• What to do:
Copy out every line of the entries below, changing "Descuentos especiales" to "Ofertas especiales" and keeping everything else the same.

(Collected data)
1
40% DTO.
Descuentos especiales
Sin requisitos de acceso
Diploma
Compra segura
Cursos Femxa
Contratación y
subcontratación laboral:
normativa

• Your response:
1
40% DTO.
Ofertas especiales
Sin requisitos de acceso
Diploma
Compra segura
Cursos Femxa
Contratación y
subcontratación laboral:
normativa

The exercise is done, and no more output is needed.